Belum usai perang Rusia dan Ukraina, dunia dikejutkan dengan pecah perang antara Iran dan Israel. Berapa pengamat memperkirakan konflik baru Iran dan Israel memungkinkan akan memicu terjadinya Perang Dunia ke-3.
Meskipun konflik tidak berdampak secara langsung terhadap Indonesia, tetapi sejumlah pengamat menilai konflik ini akan mengganggu jalur-jalur distribusi perdangangan yang selama ini memasok berbagai kebutuhan maupun perekonomian berbagai negara. Iran sendiri selama ini dikenal sebagai negara penghasil migas yang tentunya akan berpengaruh terhadap harga minyak di seluruh dunia.
“Kenaikan harga migas, tentunya akan menyebabkan dampak karambol pada sektor-sektor perekonomian. Sebelum itu, kita ingat konflik Rusia dan Ukraina telah menyebabkan terganggunya pasokan pupuk yang menyebabkan langkanya pupuk di berbagai negara, termasuk Indonesia,” ujar Bayu Dwi Apri Nugroho, S.T.P., M.Agr., Ph.D. pengamat pertanian, agrometeorologi, ilmu lingkungan, dan perubahan iklim, di Kampus UGM, Senin (22/4).
Ia memprediksi perang terbaru antara Iran dan Israel akan menimbulkan gejolak atau konflik baru dunia, yang tentunya akan berpengaruh terhadap perekonomian dunia, termasuk kemungkinan pengaruhnya untuk Indonesia.
Ia juga sepakat dengan pengamat lainnya jika perang tersebut tidak akan berpengaruh secara langsung untuk Indonesia. Meski begitu ada dampak tidak langsung yang akan berpengaruh kepada Indonesia.
“Apabila ada kenaikan harga minyak, tentunya ini akan berpengaruh terhadap supply logistik, yang akan berpengaruh ke harga-harga komoditas di Indonesia, tak terkecuali sektor pangan dan pertanian,” ucapnya.
Meski begitu, ia mengajak melihat konflik dunia ini dengan menyikapi secara positif. Artinya situasi ini menjadi momentum untuk berdikari, tidak tergantung negara lain. Sangat diharapkan ketersediaan pangan dalam negeri harus terpenuhi, karena bisa dipastikan ketersediaan pangan menjadi harga mati suatu bangsa.

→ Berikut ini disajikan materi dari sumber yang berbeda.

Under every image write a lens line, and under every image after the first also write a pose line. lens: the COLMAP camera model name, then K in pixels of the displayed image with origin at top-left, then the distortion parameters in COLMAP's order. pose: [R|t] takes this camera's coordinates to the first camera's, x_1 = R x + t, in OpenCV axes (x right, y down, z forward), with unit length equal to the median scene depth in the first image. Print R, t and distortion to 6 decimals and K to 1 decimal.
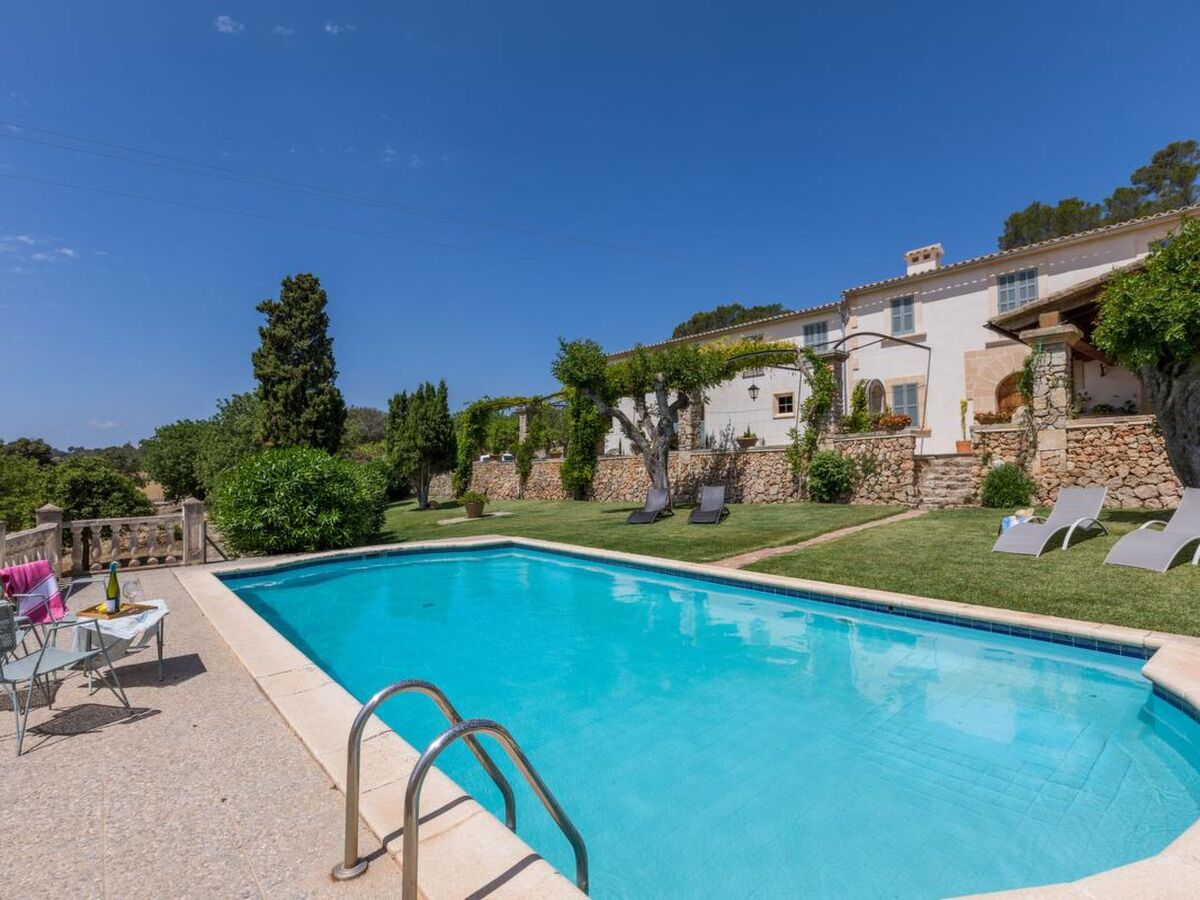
lens RADIAL K [[604.5, 0, 606.4], [0, 604.5, 448.5], [0, 0, 1]] dist [0.006184, -0.001711]
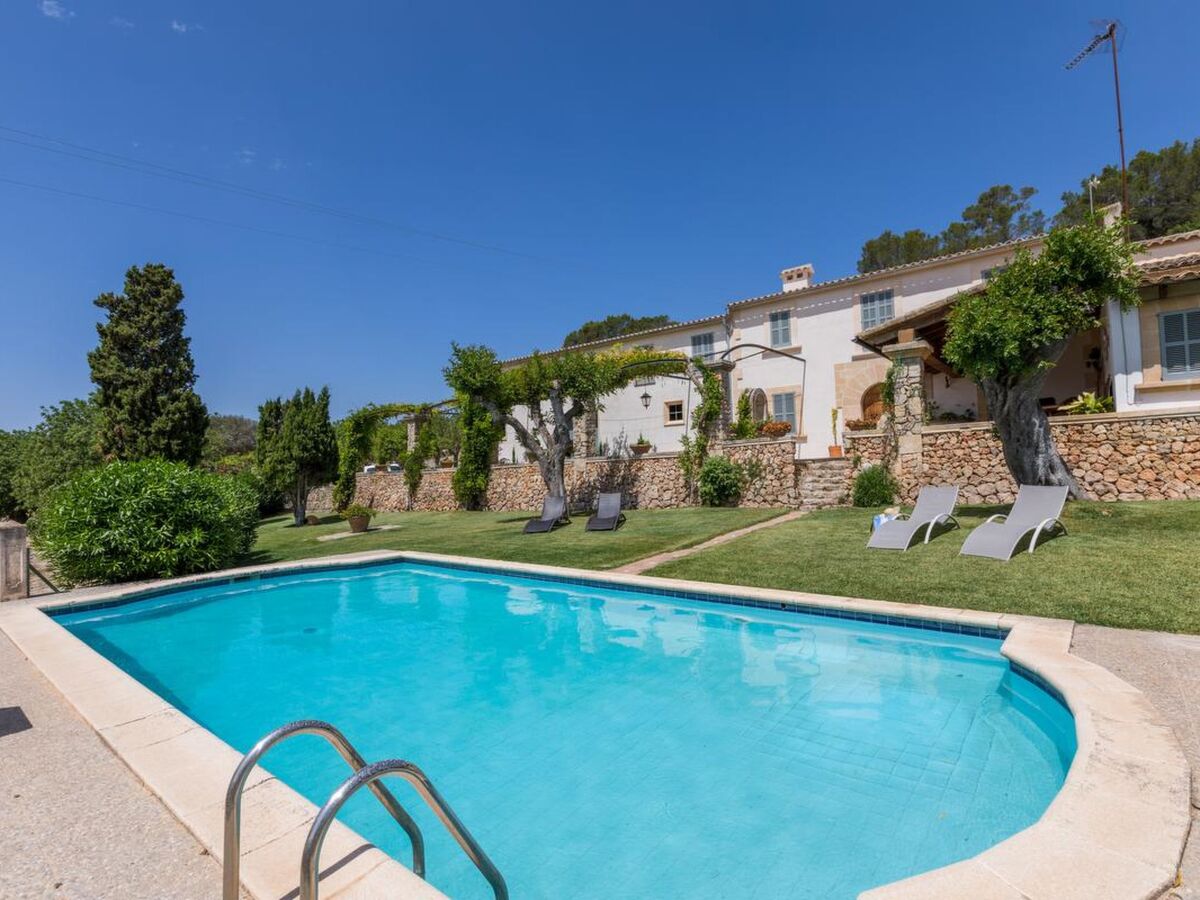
lens RADIAL K [[604.5, 0, 606.4], [0, 604.5, 448.5], [0, 0, 1]] dist [0.006184, -0.001711]
pose [[0.984188, -0.009759, 0.176856, -0.006493], [0.012079, 0.999854, -0.012046, 0.000163], [-0.176712, 0.013992, 0.984163, 0.007799]]
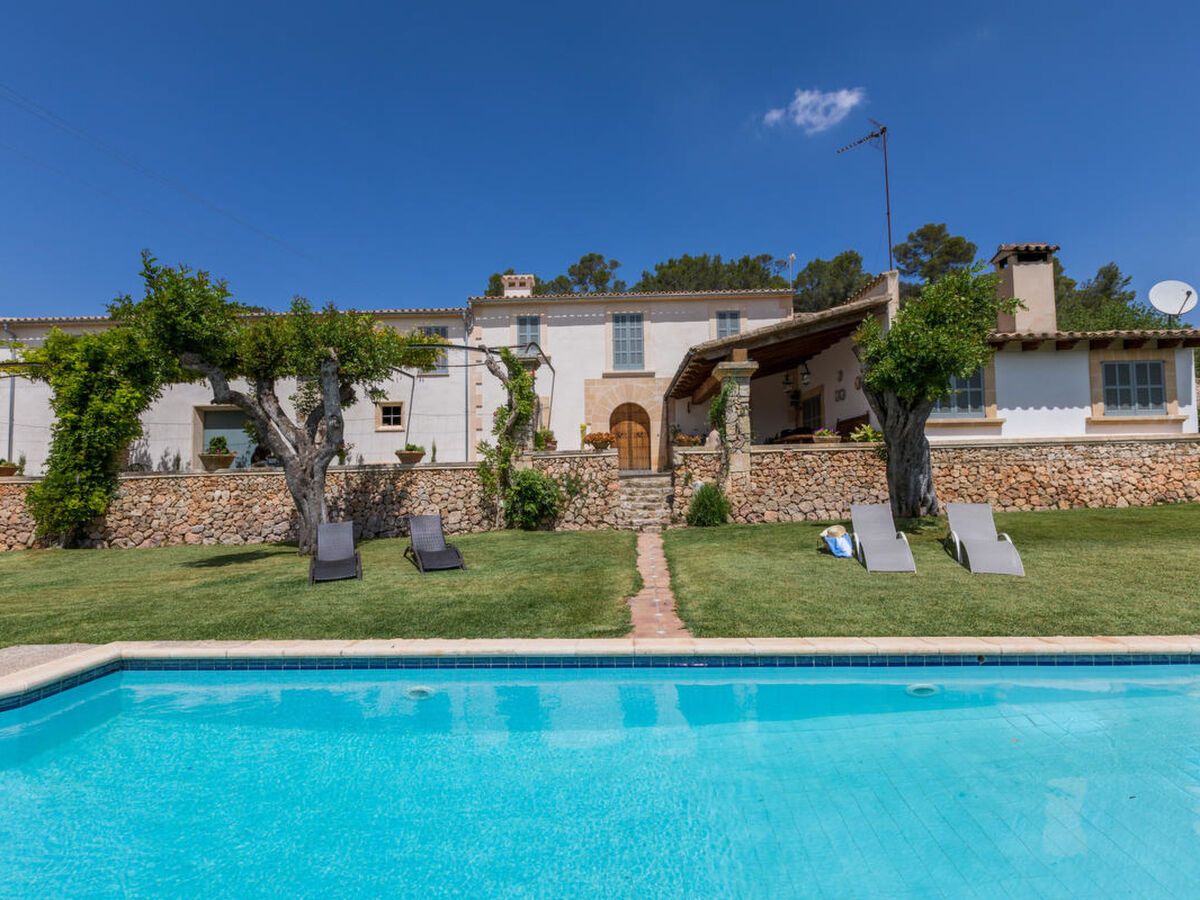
lens RADIAL K [[604.0, 0, 603.1], [0, 604.0, 449.4], [0, 0, 1]] dist [0.001865, 0.000943]
pose [[0.675485, 0.043930, 0.736064, -0.210214], [-0.016324, 0.998870, -0.044634, 0.012505], [-0.737193, 0.018134, 0.675439, 0.359545]]
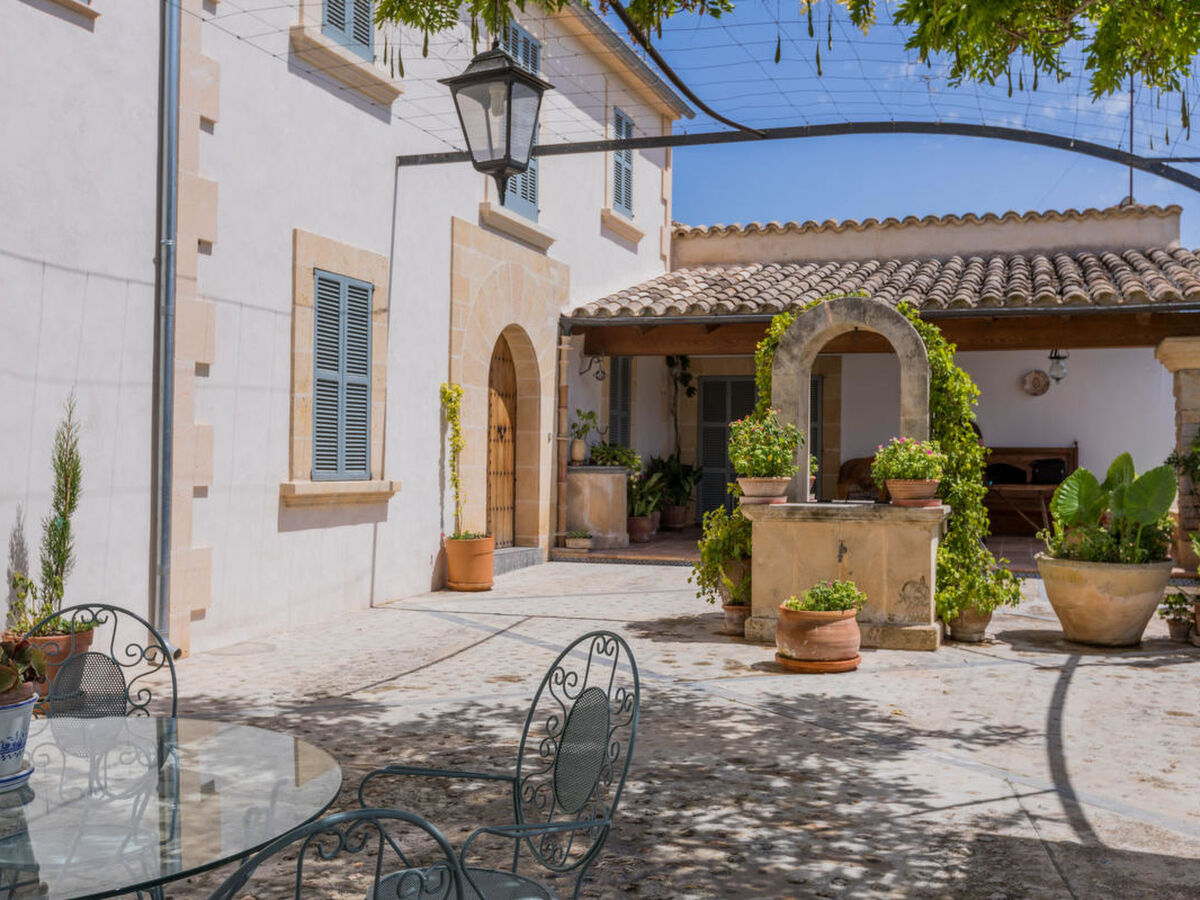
lens RADIAL K [[1296.5, 0, 603.2], [0, 1296.5, 446.6], [0, 0, 1]] dist [-0.011545, 0.014555]
pose [[-0.510017, 0.020729, 0.859915, 0.059204], [-0.028662, 0.998745, -0.041075, -0.040314], [-0.859687, -0.045596, -0.508782, 1.663916]]
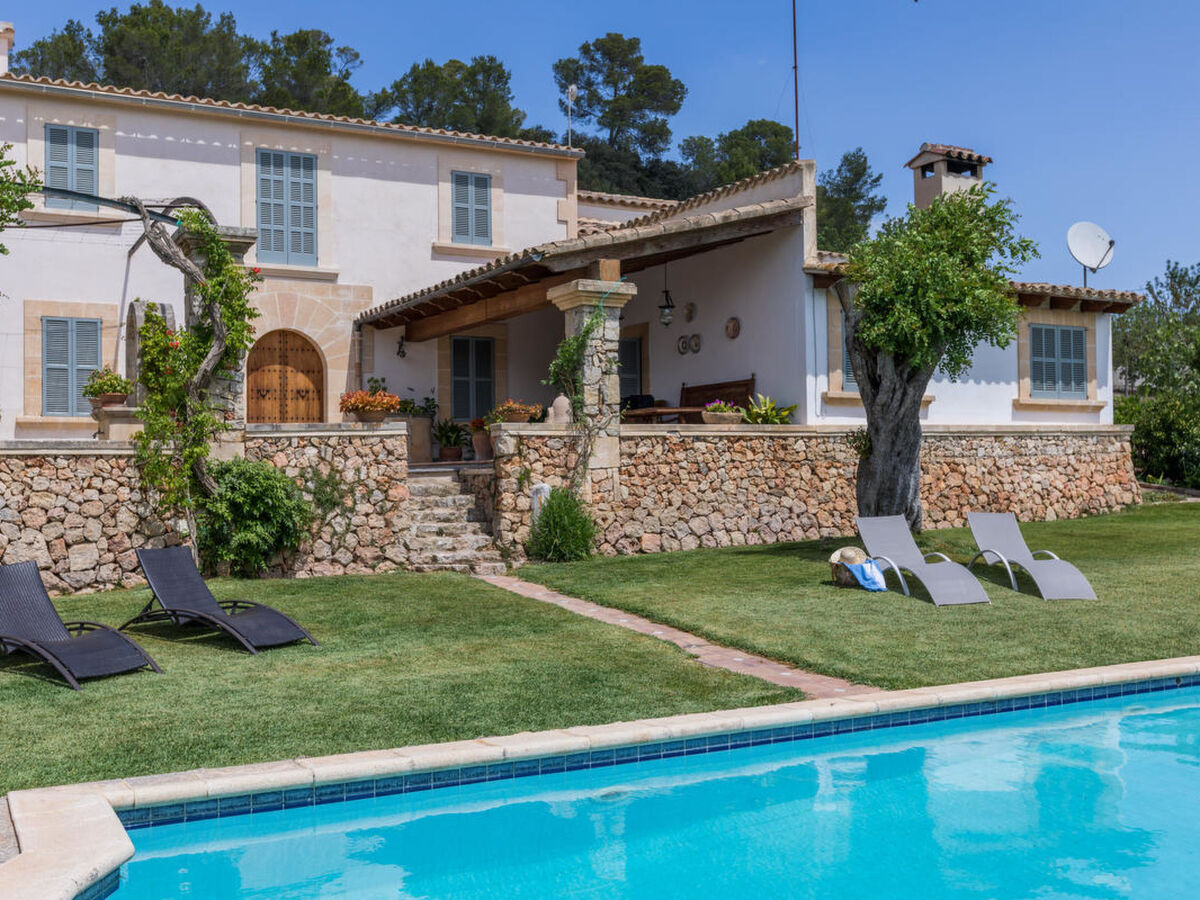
lens RADIAL K [[1255.1, 0, 605.2], [0, 1255.1, 449.1], [0, 0, 1]] dist [-0.006239, -0.006426]
pose [[0.205719, 0.039154, 0.977828, -0.491175], [-0.019754, 0.999162, -0.035852, 0.025497], [-0.978412, -0.011940, 0.206320, 0.594793]]
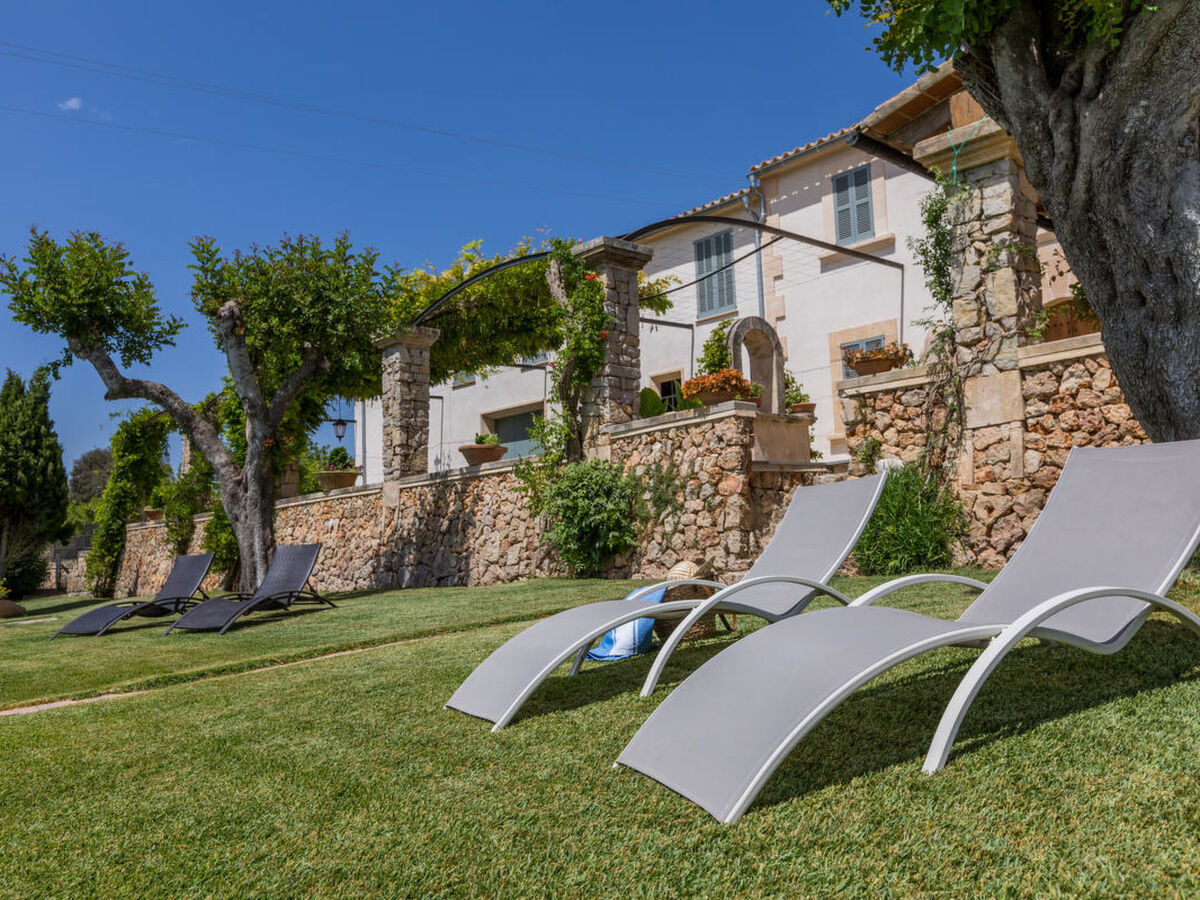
lens RADIAL K [[970.7, 0, 605.7], [0, 970.7, 448.2], [0, 0, 1]] dist [-0.008754, -0.000510]
pose [[0.999717, -0.021517, 0.010139, 0.390892], [0.022162, 0.997410, -0.068421, 0.046252], [-0.008641, 0.068627, 0.997605, 0.303424]]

Masyarakat secara keseluruhan mestinya mampu melihat dalam hal pemenuhan pangan tidak harus menggantungkan kepada petani saja tetapi bisa menjadi tanggungjawab tiap-tiap rumah tangga/orang. Karenanya tiap-tiap rumah tangga/orang bisa memanfaatkan lahan-lahan sempit dan kosong untuk ditanami tanaman maupun komoditas agro lainnya seperti ternak maupun ikan (urban farming).
“Selain urban farming, kita pun juga berharap pada pemerintah melalui program-programnya dalam upaya meningkatkan produktivitas dan meningkatkan kesejahteraan petani,” katanya.
Situasi global saat ini, katanya mau tidak mau membuat bangsa Indonesia harus bisa mencukupi kebutuhan pangannya sendiri. Pemerintah dan masyarakat harus menyiapkan swasembada pangan yang berkelanjutan, dan salah satu solusinya dengan menyiapkan ekosistem-ekosistem pertanian berbasis inovasi teknologi.
Ekosistem pertanian yang dimaksud adalah sistem pertanian terpadu, dimana dalam satu lokasi atau desa sudah terjamin atau tersedia. Pertama, penyedia saprotan/saprodi sebagai penyedia input dengan produk- produk yang disepakati ekosistem. Kedua, perbankan dan asuransi pertanian yang bisa menyediakan platform pinjaman atau kredit bagi petani, dan ketiga teknologi, yaitu dengan menyediakan teknologi yang bisa dimanfaatkan petani, baik di lahan maupun teknologi digital untuk penjualan produk hasil petani.
Selain itu, keempat harus mampu menjamin keberlangsungan ekosistem. Kelima adanya fasilitator, dalam hal ini adalah dinas pertanian setempat, dan keenam offtaker sebagai penjamin bahwa hasil panen petani mampu terserap secara keseluruhan dengan harga yang pantas, serta ketujuh peran petani atau kelompok tani sebagai pelaksana dalam ekosistem.
“Semoga dengan adanya kolaborasi program antara petani, swasta, akademis dan pemerintah, dapat menghasilkan swasembada pangan dan kita tidak tergantung lagi pada kondisi sedang konflik atau tidak ada konflik di dunia,” terangnya.